WRITTEN TASK
The full listing is to be returned exactly as given, but without pictures.

INFORMATION

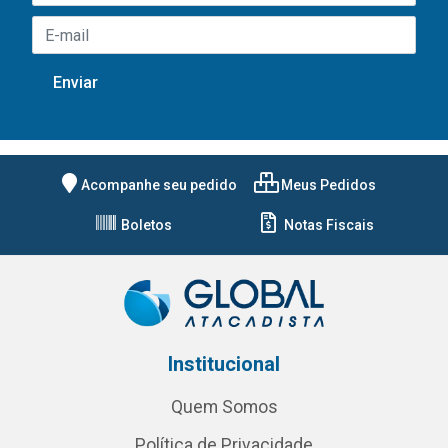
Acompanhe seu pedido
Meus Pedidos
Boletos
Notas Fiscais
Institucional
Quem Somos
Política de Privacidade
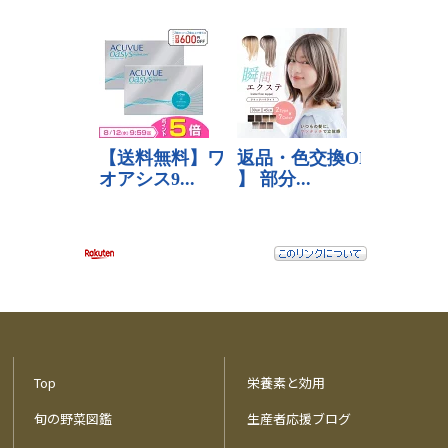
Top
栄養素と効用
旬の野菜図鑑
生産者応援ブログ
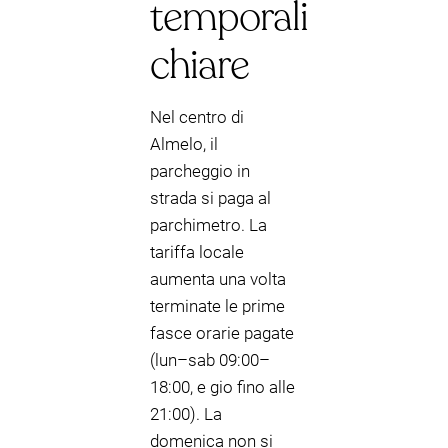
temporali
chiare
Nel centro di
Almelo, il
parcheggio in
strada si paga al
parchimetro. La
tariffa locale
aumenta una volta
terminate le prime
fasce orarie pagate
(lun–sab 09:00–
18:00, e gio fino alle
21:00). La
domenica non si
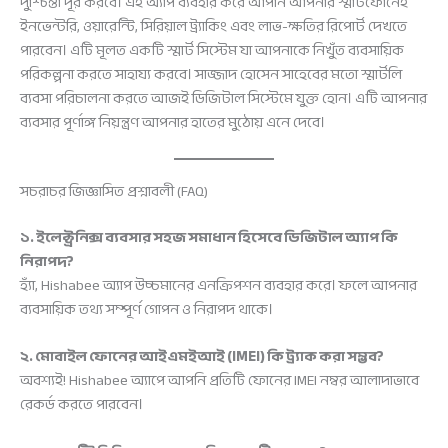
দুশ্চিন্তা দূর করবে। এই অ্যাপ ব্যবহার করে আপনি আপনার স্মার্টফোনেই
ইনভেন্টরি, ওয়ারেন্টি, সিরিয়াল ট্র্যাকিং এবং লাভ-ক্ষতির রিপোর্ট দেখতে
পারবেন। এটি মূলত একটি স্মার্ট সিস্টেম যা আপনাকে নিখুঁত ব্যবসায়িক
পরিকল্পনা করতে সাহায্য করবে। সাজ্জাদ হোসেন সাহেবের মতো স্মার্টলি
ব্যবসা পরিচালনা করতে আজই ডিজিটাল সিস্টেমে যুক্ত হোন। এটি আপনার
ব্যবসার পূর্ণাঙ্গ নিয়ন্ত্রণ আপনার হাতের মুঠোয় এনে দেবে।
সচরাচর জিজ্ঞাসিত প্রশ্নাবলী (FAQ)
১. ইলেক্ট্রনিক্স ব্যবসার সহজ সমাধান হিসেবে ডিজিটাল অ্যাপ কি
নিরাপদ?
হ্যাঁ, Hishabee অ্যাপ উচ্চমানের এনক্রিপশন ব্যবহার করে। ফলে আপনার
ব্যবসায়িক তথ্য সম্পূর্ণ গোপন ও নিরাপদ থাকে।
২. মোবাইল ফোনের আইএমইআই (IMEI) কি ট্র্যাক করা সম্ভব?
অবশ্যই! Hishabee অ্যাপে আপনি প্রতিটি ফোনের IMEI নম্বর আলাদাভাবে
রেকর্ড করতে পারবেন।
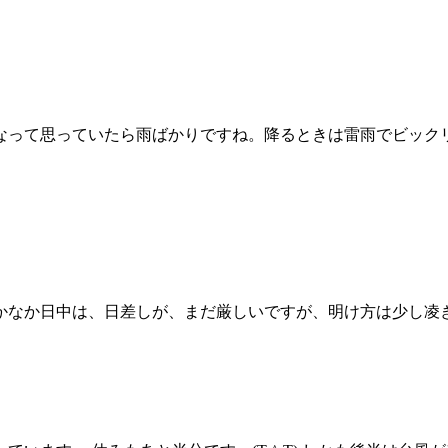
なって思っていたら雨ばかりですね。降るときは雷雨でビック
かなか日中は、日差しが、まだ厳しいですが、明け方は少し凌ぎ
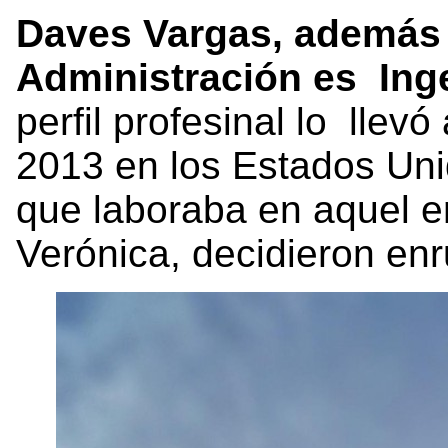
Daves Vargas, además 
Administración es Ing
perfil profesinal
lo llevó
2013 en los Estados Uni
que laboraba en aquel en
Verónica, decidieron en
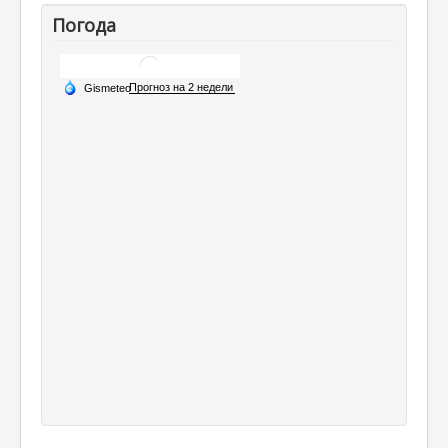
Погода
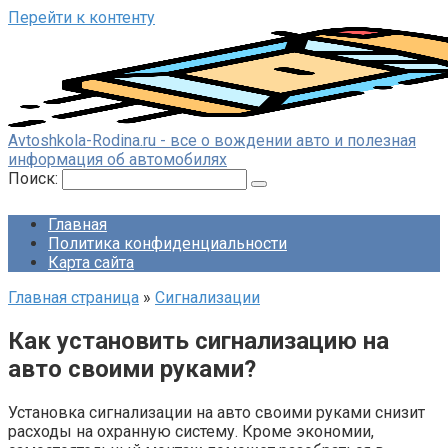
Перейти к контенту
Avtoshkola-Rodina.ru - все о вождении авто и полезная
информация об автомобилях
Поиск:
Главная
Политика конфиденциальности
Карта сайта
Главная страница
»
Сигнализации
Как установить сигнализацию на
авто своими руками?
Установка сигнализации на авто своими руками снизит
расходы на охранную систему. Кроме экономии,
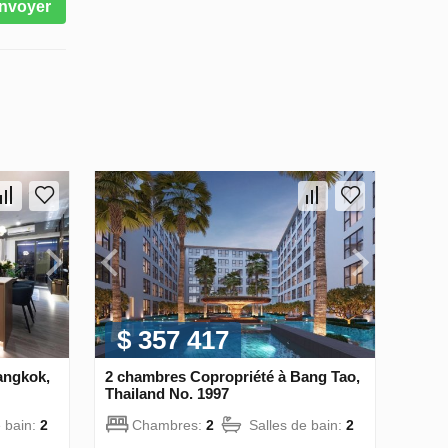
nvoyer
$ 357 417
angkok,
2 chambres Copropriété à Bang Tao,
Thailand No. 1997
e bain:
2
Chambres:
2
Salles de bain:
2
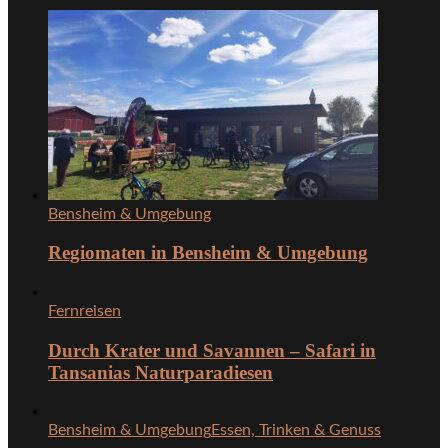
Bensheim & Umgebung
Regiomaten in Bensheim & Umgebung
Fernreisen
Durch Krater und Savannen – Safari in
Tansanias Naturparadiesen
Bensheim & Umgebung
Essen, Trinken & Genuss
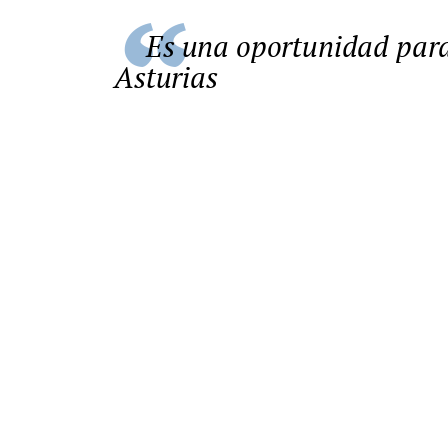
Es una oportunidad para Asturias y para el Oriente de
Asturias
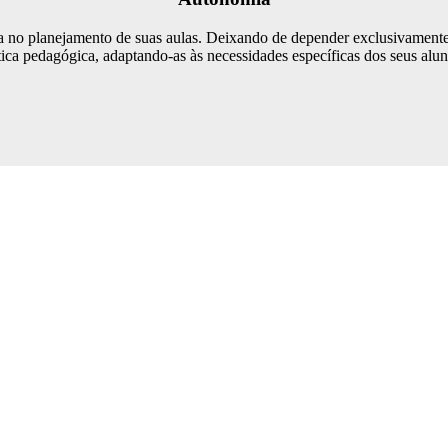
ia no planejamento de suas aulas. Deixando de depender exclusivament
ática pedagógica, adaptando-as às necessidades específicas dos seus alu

TASK SOLUTION
Acompanhe seu pedido
Meus Pedidos
Boletos
Notas Fiscais
Institucional
Quem Somos
Política de Privacidade
Top
栄養素と効用
旬の野菜図鑑
生産者応援ブログ
temporali
chiare
Nel centro di
Almelo, il
parcheggio in
strada si paga al
parchimetro. La
tariffa locale
aumenta una volta
terminate le prime
fasce orarie pagate
(lun–sab 09:00–
18:00, e gio fino alle
21:00). La
domenica non si
দুশ্চিন্তা দূর করবে। এই অ্যাপ ব্যবহার করে আপনি আপনার স্মার্টফোনেই
ইনভেন্টরি, ওয়ারেন্টি, সিরিয়াল ট্র্যাকিং এবং লাভ-ক্ষতির রিপোর্ট দেখতে
পারবেন। এটি মূলত একটি স্মার্ট সিস্টেম যা আপনাকে নিখুঁত ব্যবসায়িক
পরিকল্পনা করতে সাহায্য করবে। সাজ্জাদ হোসেন সাহেবের মতো স্মার্টলি
ব্যবসা পরিচালনা করতে আজই ডিজিটাল সিস্টেমে যুক্ত হোন। এটি আপনার
ব্যবসার পূর্ণাঙ্গ নিয়ন্ত্রণ আপনার হাতের মুঠোয় এনে দেবে।
সচরাচর জিজ্ঞাসিত প্রশ্নাবলী (FAQ)
১. ইলেক্ট্রনিক্স ব্যবসার সহজ সমাধান হিসেবে ডিজিটাল অ্যাপ কি
নিরাপদ?
হ্যাঁ, Hishabee অ্যাপ উচ্চমানের এনক্রিপশন ব্যবহার করে। ফলে আপনার
ব্যবসায়িক তথ্য সম্পূর্ণ গোপন ও নিরাপদ থাকে।
২. মোবাইল ফোনের আইএমইআই (IMEI) কি ট্র্যাক করা সম্ভব?
অবশ্যই! Hishabee অ্যাপে আপনি প্রতিটি ফোনের IMEI নম্বর আলাদাভাবে
রেকর্ড করতে পারবেন।
なって思っていたら雨ばかりですね。降るときは雷雨でビック
かなか日中は、日差しが、まだ厳しいですが、明け方は少し凌ぎ
Daves Vargas, además 
Administración es Ing
perfil profesinal
lo llevó
2013 en los Estados Uni
que laboraba en aquel en
Verónica, decidieron en
Погода
Перейти к контенту
Avtoshkola-Rodina.ru - все о вождении авто и полезная
информация об автомобилях
Поиск:
Главная
Политика конфиденциальности
Карта сайта
Главная страница
»
Сигнализации
Как установить сигнализацию на
авто своими руками?
Установка сигнализации на авто своими руками снизит
расходы на охранную систему. Кроме экономии,
nvoyer
$ 357 417
angkok,
2 chambres Copropriété à Bang Tao,
Thailand No. 1997
e bain:
2
Chambres:
2
Salles de bain:
2
Bensheim & Umgebung
Regiomaten in Bensheim & Umgebung
Fernreisen
Durch Krater und Savannen – Safari in
Tansanias Naturparadiesen
Bensheim & Umgebung
Essen, Trinken & Genuss
Es una oportunidad para Asturias y para el Oriente de
Asturias
ia no planejamento de suas aulas. Deixando de depender exclusivament
ática pedagógica, adaptando-as às necessidades específicas dos seus alu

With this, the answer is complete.